PROBLEM STATEMENT: Substitute "Order" for "order" everywhere from the line "order: Diptera" down to the end of the entries, changing nothing else. Leave the pictures out of your answer.

** start DATASET **

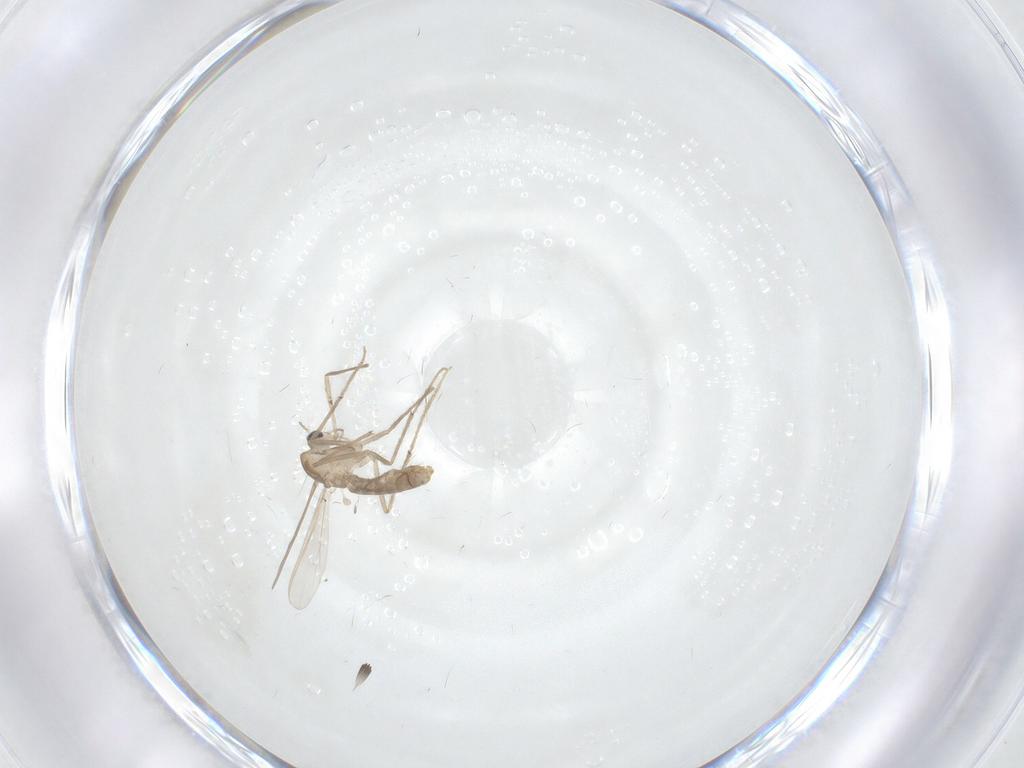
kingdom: Animalia
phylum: Arthropoda
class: Insecta
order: Diptera
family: Chironomidae
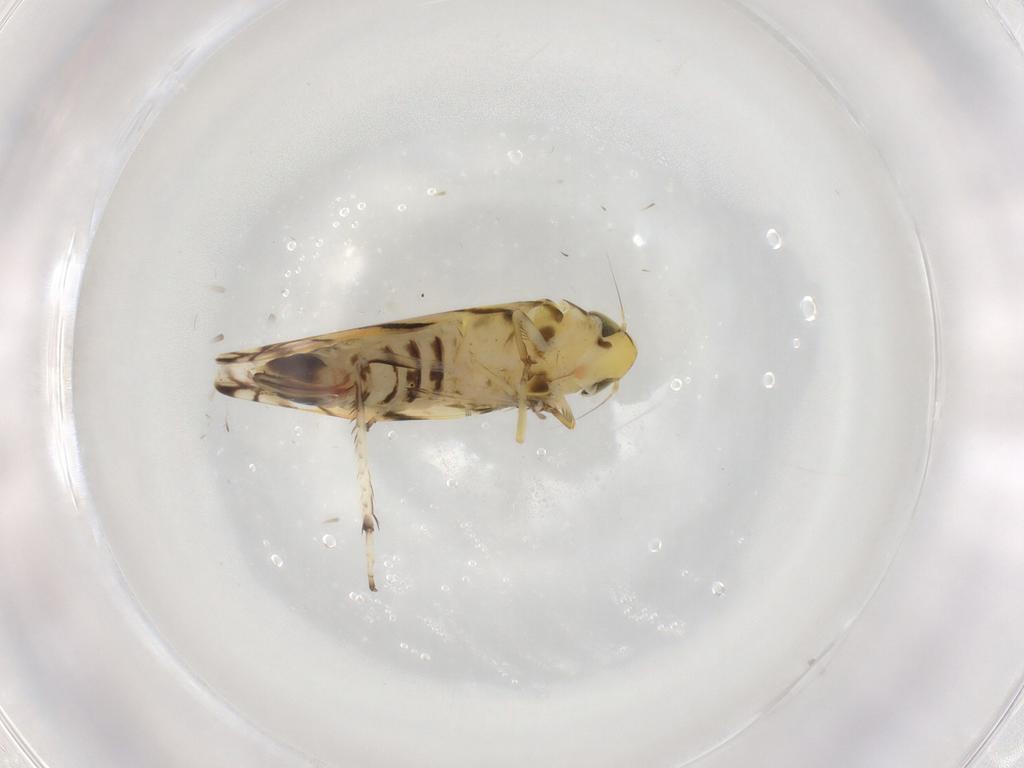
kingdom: Animalia
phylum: Arthropoda
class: Insecta
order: Hemiptera
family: Cicadellidae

** end DATASET **

WORKED ANSWER:
Order: Diptera
family: Chironomidae
kingdom: Animalia
phylum: Arthropoda
class: Insecta
Order: Hemiptera
family: Cicadellidae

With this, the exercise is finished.